Evidence points to widespread loss of ocean oxygen by 2030s
Climate change has caused a drop in the amount of oxygen dissolved in the oceans in some parts of the world, and those effects should become evident across large parts of the ocean between 2030 and 2040, according to a new study led by researchers at the National Center for Atmospheric Research (NCAR) in Boulder, Colorado.
Scientists expected a warming climate to sap oceans of oxygen, leaving fish, crabs, squid, sea stars, and other marine life struggling to breathe. But they had encountered difficulties in determining whether this anticipated oxygen drain was already having a noticeable effect.
"Loss of oxygen in the oceans is one of the serious side effects of a warming atmosphere, and a major threat to marine life," said NCAR scientist Matthew Long, lead author of the study. "Since oxygen concentrations in the ocean naturally vary depending on variations in winds and temperature at the surface, it's been challenging to attribute any deoxygenation to climate change. This new study tells us when we can expect the effect from climate change to overwhelm the natural variability."
The study is published in the American Geophysical Union journal Global Biogeochemical Cycles. The research was funded by the National Science Foundation (NSF).
Cutting through the natural variability
The entire ocean — from the depths to the shallows — gets its oxygen supply from the surface, either from the atmosphere or from phytoplankton, which release oxygen into the water through photosynthesis.
Warming surface waters, however, absorb less oxygen. And, in a double whammy, the absorbed oxygen has a more difficult time traveling deeper into the ocean. That's because as water heats up, it expands, becoming lighter than the water below it and less likely to sink.
Thanks to natural warming and cooling, oxygen concentrations at the sea's surface change constantly — and deeper in the ocean, those changes can linger for years or decades.
For example, an exceptionally cold winter in the North Pacific would allow the ocean surface to soak up a large amount of oxygen. Thanks to the natural circulation pattern, that oxygen would then be carried deeper into the ocean, where it might still be detectable years later as it travels along its flow path.
On the flip side, unusually hot weather could lead to "dead zones" in the ocean, where fish and other marine life cannot survive.
To cut through this natural variability and investigate the impact of climate change, the research team — including Curtis Deutsch of the University of Washington and Taka Ito of Georgia Tech — relied on the NCAR-based Community Earth System Model, which is funded by NSF and the U.S. Department of Energy.
"This study shows how far comprehensive Earth System Models have come in the effort to quantify, along with relatively sparse observations, large-scale changes in oxygen in the oceans due to both natural variability and climate change," said Eric Itsweire, program director in NSF's Division of Ocean Sciences.
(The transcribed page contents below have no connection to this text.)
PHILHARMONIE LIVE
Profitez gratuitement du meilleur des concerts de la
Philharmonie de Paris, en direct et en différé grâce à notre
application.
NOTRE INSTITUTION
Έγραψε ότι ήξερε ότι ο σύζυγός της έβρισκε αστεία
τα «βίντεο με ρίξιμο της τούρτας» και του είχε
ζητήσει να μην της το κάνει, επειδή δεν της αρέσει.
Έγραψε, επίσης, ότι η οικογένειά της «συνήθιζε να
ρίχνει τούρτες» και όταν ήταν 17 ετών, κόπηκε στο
The scientists used output from a project that ran the model more than two dozen times for the years 1920 to 2100. Each individual run started with miniscule variations in air temperature. As the model runs progressed, those tiny differences grew and expanded, producing a set of climate simulations useful for studying questions about variability and change.
Using the simulations to study dissolved oxygen gave the researchers guidance on the degree to which concentrations may have varied naturally in the past. With this information, they could determine when ocean deoxygenation due to climate change is likely to become more severe than at any point in the modeled historic range.
The researchers found they could already detect deoxygenation caused by climate change in the southern Indian Ocean and parts of the eastern tropical Pacific and Atlantic basins.
They also determined that more widespread detection of deoxygenation caused by climate change would be possible between 2030 and 2040.
However, in some parts of the ocean, including areas off the east coasts of Africa, Australia, and Southeast Asia, deoxygenation caused by climate change would not become evident even by 2100.
Detecting a global pattern
The researchers also created a visual way to distinguish between deoxygenation caused by natural processes and deoxygenation caused by climate change.
Using the same model dataset, the scientists created maps of oxygen levels in the ocean, showing which waters were oxygen-rich and which were oxygen-poor. They found they could distinguish between oxygenation patterns caused by natural weather phenomena and the pattern caused by climate change.
The climate change pattern also became evident in the model runs around 2030, adding confidence to the conclusion that widespread deoxygenation due to climate change will become detectable around that time.
The maps could also be useful resources for deciding where to place instruments to monitor ocean oxygen levels in the future to get the best picture of climate change effects. Currently, ocean oxygen measurements are relatively sparse.
"We need comprehensive and sustained observations of what's going on in the oceans to compare with what we're learning from our models, and to understand the full effect of a changing climate," Long said.